What Weigelt's enigmatic collages do provide is a re-examination of the Geiseltalmuseum as a Leichenfeld in itself – a site of salvaged and commingled remnants. Be it in their organic or their pictorial accumulation, fossilized and printed matter collapse disparate temporal elements, interpreted via archaeological extraction on the one hand and cut-and-paste reinterpretation on the other.Footnote 14 Similarly, the taphonomic processes of fossil creation – sealing and concealing, preserving and exposing – are analogous to the discontinuous history of the Geiseltalmuseum, with its openings and closures, as well as its prominent displays and its unknown findings. The collages and specimens at the Geiseltalmuseum, as well as the uncertainty of their present interpretation when read against Weigelt's academic and political life, offer a reminder that the meaning of a museum collection is never entirely settled, and, as such, cannot be said to fully conclude.

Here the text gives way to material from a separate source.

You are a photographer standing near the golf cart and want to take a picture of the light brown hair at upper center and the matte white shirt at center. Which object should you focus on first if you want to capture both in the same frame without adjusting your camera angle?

The words ‘collage’ and ‘collection’ stem from the Greek and Latin roots kólla, ‘to glue’, and colligere, ‘to gather.’ In Weigelt's oeuvre, fossils and pasted paper are fragmentary artefacts, both archaic and war-ridden in their disposition towards the viewer. Fascist inclinations, translated unambiguously in graphic and political allusions, do not escape Weigelt's scholarly and creative projects. Yet to understand the Geiseltalmuseum within the larger frame of taphonomy is to consider these ideological imprints as sites of hitherto unexplored connection – compounded layers of evidence related to mass extermination, both within the geological record and as a result of brutal human decimation from genocide and war.